## Entries supplied:
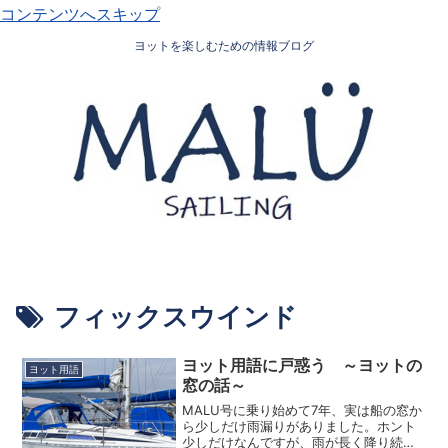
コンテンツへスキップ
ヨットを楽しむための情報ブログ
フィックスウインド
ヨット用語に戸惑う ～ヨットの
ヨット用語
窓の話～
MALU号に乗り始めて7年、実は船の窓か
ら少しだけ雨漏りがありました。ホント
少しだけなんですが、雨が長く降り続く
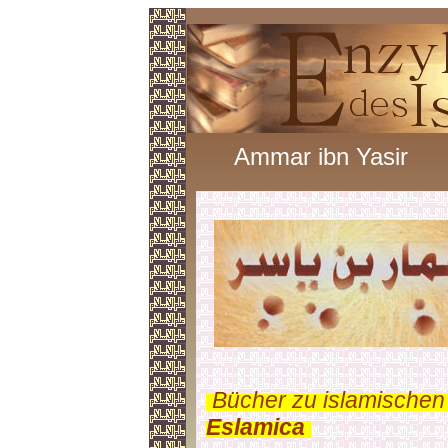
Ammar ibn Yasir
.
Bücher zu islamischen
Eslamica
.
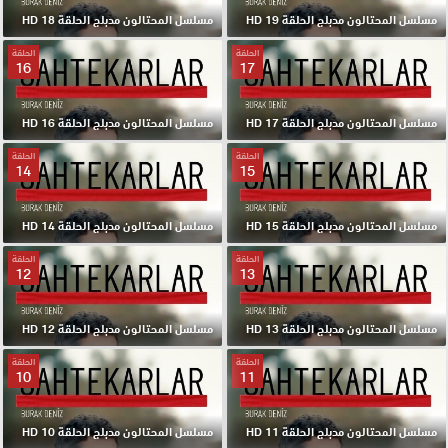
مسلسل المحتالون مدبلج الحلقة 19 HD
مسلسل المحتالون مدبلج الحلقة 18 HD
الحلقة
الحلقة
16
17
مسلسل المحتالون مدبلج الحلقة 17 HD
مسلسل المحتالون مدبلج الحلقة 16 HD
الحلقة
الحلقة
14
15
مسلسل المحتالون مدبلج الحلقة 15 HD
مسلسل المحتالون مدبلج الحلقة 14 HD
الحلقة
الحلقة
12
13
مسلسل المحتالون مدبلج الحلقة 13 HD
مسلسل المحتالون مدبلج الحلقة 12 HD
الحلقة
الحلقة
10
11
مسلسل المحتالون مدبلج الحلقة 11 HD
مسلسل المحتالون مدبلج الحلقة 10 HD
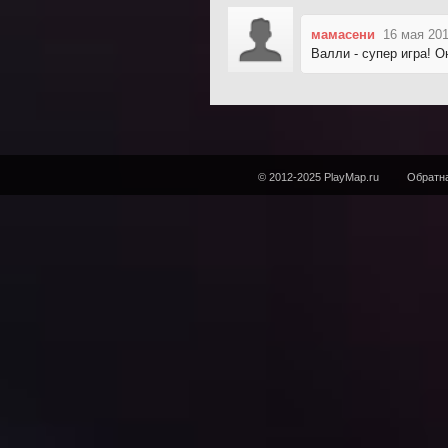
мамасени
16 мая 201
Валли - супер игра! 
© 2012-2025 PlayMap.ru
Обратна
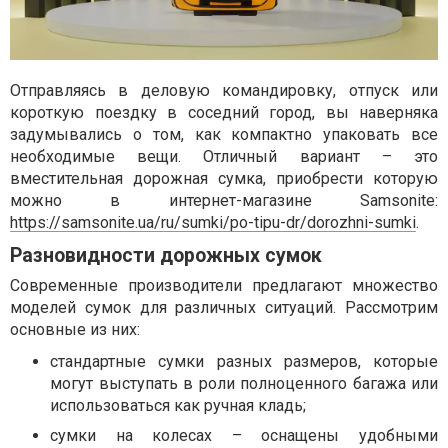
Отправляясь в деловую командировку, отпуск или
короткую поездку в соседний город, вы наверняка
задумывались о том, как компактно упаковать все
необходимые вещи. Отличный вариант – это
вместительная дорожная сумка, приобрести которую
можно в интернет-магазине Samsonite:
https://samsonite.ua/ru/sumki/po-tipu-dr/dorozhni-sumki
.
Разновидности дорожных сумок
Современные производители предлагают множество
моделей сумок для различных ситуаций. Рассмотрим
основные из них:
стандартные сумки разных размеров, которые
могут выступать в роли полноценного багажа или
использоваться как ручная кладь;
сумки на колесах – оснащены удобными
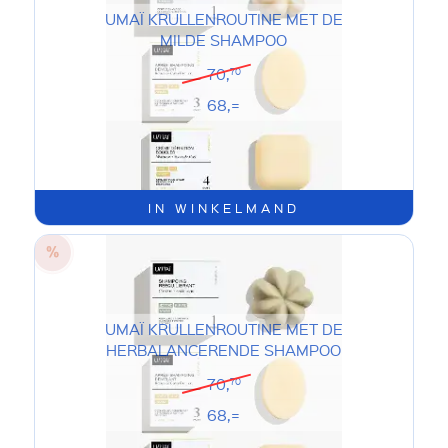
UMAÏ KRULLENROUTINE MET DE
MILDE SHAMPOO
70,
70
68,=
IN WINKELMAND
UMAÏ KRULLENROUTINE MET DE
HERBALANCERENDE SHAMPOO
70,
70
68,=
--
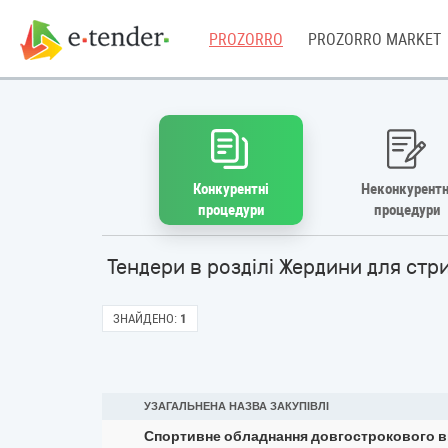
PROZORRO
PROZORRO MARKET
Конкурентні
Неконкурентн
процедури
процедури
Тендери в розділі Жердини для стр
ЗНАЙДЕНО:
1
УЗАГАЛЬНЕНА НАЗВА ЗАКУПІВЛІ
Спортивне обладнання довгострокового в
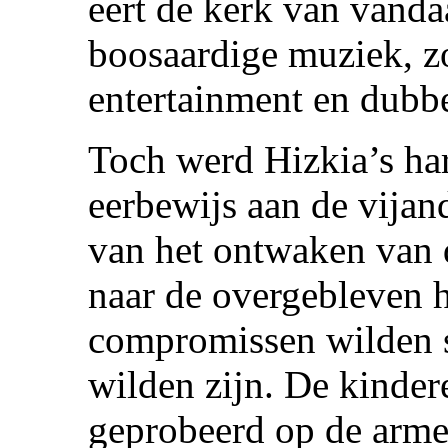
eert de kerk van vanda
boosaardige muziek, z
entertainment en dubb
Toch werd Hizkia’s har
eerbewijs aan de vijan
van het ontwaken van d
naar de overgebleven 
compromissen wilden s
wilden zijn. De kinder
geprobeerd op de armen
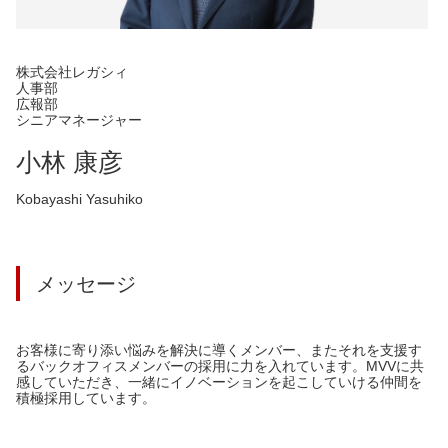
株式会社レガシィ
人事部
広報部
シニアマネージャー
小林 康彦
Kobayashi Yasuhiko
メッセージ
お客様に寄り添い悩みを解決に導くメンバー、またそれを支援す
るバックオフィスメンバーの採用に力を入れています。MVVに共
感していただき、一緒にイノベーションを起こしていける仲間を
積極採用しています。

## Task brief:
Search the data for "сумки". Copy every matching line.

## Exercise result:
стандартные сумки разных размеров, которые
сумки на колесах – оснащены удобными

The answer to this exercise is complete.